Among those hundreds of others we learn, too, about self-styled Mormon prophet Jeffrey Lundgren: After slaying five of his followers -- the Avery family -- for "disloyalty" in 1989, the polygamous Lundgren became furious at his first wife for disliking his second. As punishment, "he forced [his first wife] Alice to rub his feces around his genitals and then to perform oral sex, swallowing some of the feces in the process."

Stone finds it "ironic" that Lundgren was later executed "for murdering the Averys, not for the crime of subjecting a fully conscious person, his own wife, to that degradation, [which is] to many people's way of thinking a worse crime" than quickly, "painlessly" shooting the five Averys in the backs of their heads.

Just so you'll know, that's not the only case of compulsory fecal ingestion recounted in this book. And just so you'll know, Stone claims to be shielding us from the worst of what he knows.

For example, he refused to transcribe for this book the audiotape that David Parker Ray played for the dozen-plus women he imprisoned in his "Toy Box," the New Mexico torture trailer where each was bound, suspended, fitted with a motorized "breast stretcher," and penetrated with live electrical devices for months before being slain.

Where does Philip Garrido rank on Stone's scale? His victim was a child. He planned her capture and captivity. He took pleasure in his power. (Charged with rape in 1976, Garrido told a cop that he could only reach sexual satisfaction by overpowering women; that now-retired Reno detective, Dan DeMaranville, told New York Daily News reporters last week that Garrido "should have been castrated while he was in prison.")

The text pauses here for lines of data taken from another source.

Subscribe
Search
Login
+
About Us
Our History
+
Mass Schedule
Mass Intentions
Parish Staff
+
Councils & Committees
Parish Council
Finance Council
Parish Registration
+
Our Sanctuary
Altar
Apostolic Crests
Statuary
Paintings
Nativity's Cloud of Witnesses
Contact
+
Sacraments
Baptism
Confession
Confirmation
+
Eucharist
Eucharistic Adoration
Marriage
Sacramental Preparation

Is he sane? Garrido's blog, in which he proclaims that "the Creator has given me the ability to speak in the tongue of angels" and that "I, Phillip Garrido, have clearly demonstrated the ability to control sound with my mind and have developed a device for others to witness this phenomena by using a sound generator … to pronounce words through my own mental powers," suggests otherwise.

Where does he stand, compared to fetus thieves and school shooters and purveyors of genocide?

As I type this, police are searching for whoever slew eight people last weekend in a Georgia trailer park. Untold numbers of children are sustaining injuries at the hands of their caretakers. And somewhere in the world, another vanload of unwitting women has just been sold into slavery. Another A-people are out to disappear another B-people.

We might flinch at saying the E-word right out loud, but are so thronged, so swamped, so deluged with examples of it that it is a wonder we can even speak at all.